Problem details →
Set down the whole listing below exactly, without pictures.

==== Recorded data ====

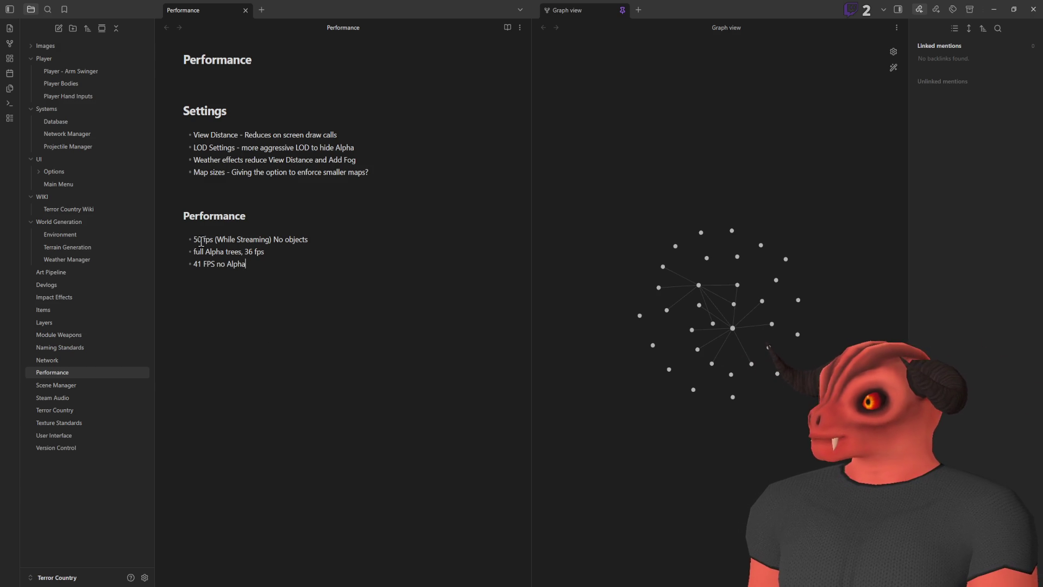
Focus Obsidian's graph pane, then switch back to Godot's WorldGeneration scene
click(765, 236)
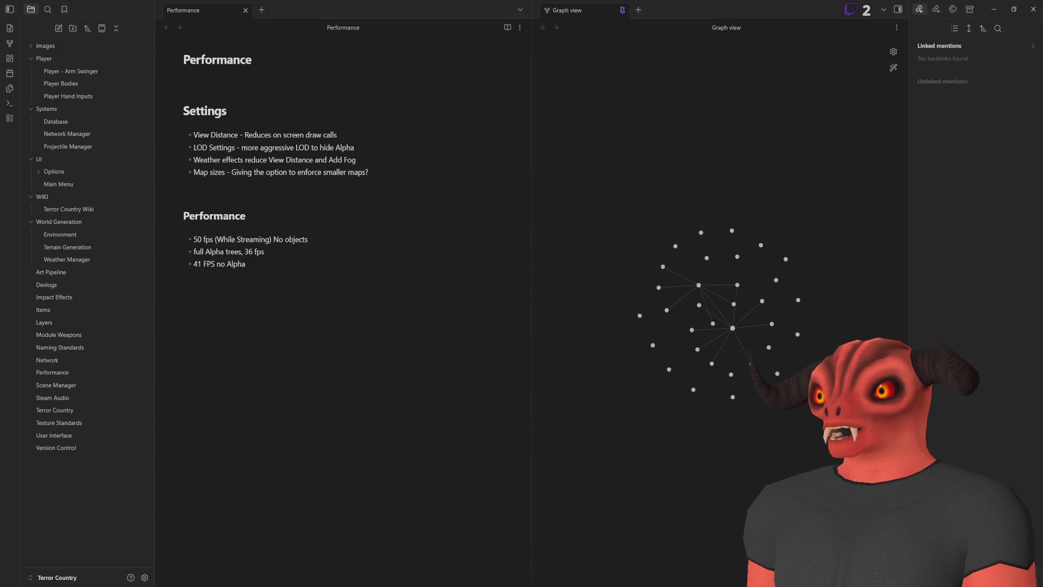
key(alt+Tab)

====

Result for this exercise →
Focus Obsidian's graph pane, then switch back to Godot's WorldGeneration scene
click(765, 236)
key(alt+Tab)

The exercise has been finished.